Seeking FDA Approval
Dr. Valentín Fuster, director of Mount Sinai Heart and general director of the National Center for Cardiovascular Investigation in Madrid, Spain, published the results of a large trial of a polypill in the New England Journal of Medicine last month.
He agrees that more companies should make them, but it isn’t necessarily easy to do, he said. His team tried 50 variations before they came up with the combination of medications that seemed to work the best.
“I do think [a polypill] is a significant advance,” Fuster said.
His team’s polypill is a combination of an ACE inhibitor to lower blood pressure, a statin to reduce cholesterol and aspirin. His late-stage trial results showed that people who had had a heart attack and took the pill had a relative risk reduction of 33% for cardiovascular death. It also helped prevent other problems, like stroke and subsequent heart attacks.
The results were so positive, Fuster said, he is submitting them to the US Food and Drug Administration for approval of his team’s polypill.
Some combination drugs widely used to treat blood pressure combine an ACE inhibitor and a diuretic, Lloyd-Jones said, but the FDA has not approved any polypills that address multiple heart issues like this.
Like Mozaffarian, Fuster believes that polypills should be given only to people who have had a heart attack rather than used as a preventive medicine.
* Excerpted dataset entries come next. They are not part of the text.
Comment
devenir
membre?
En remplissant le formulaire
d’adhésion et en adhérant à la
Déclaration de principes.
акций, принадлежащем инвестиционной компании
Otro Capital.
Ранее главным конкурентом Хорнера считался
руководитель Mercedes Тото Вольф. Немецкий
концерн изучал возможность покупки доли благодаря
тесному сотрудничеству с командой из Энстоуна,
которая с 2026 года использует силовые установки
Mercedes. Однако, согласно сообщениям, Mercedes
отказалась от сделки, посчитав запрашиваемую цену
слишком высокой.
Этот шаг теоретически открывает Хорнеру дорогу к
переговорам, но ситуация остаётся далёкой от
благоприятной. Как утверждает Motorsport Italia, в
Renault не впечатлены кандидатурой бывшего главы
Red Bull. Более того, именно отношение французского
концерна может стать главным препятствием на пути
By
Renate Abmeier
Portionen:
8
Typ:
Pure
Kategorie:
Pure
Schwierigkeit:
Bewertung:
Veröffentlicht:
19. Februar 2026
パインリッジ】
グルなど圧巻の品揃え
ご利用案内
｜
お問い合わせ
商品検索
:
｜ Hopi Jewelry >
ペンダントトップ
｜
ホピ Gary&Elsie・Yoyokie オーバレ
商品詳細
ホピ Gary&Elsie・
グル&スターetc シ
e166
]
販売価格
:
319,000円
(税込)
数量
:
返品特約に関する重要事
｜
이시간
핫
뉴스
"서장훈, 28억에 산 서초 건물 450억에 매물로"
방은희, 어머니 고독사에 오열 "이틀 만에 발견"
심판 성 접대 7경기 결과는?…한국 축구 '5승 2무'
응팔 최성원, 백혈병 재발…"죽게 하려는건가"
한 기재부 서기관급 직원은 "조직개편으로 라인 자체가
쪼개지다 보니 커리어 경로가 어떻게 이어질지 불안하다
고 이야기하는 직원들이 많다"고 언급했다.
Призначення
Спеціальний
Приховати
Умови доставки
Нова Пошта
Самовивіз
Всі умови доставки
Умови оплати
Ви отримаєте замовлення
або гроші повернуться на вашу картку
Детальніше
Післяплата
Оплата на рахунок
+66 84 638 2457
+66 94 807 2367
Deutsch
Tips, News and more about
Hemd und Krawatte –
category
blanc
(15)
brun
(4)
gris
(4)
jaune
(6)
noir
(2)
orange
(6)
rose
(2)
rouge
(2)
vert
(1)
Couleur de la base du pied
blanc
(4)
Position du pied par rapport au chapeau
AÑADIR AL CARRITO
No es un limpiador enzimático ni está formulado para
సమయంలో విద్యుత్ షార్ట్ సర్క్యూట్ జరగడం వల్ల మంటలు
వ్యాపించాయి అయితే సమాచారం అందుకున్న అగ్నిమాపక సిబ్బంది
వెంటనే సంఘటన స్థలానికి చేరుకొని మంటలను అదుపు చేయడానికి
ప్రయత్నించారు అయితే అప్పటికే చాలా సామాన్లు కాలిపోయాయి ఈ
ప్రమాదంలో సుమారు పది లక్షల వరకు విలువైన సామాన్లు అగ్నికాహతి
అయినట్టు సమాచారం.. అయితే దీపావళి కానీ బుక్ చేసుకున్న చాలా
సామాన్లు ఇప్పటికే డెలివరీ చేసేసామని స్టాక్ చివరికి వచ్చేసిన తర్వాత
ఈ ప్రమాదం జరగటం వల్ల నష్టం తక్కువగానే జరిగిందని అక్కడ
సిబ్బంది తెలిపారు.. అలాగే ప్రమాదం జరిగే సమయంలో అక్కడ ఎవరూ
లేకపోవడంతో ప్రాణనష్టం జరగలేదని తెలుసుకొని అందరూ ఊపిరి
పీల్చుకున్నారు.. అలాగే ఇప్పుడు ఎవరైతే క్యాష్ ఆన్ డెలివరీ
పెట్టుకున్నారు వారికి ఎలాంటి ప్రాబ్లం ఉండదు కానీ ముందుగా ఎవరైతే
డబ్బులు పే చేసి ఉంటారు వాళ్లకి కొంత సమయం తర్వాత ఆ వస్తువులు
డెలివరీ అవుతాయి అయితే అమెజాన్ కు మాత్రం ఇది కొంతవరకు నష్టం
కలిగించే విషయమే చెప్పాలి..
“I don’t have any idea what the person on the street needs. This is not a pill for people walking in the streets. This is for people who had a heart attack already,” he said.
Fuster said his team has been working on a polypill for the past 15 years.
He got interested in the idea when he learned how few people take their medicine for heart issues, even after having one heart attack, which raises their risk of another. One study found that less than half were taking the appropriate pills.
He thought a simple change, like a single pill, would lead more people to take their medicine.
“Adherence, I’m sure, plays a very important role,” Fuster said. “The fact that the polypill was used more often than the people using the pills separately, we are very, very pleased with the result, and hopefully this can be generalized for people after heart attacks or even people at a very high risk with a stroke. At the same time, it is much more affordable for countries that are in need of this better secondary treatment.”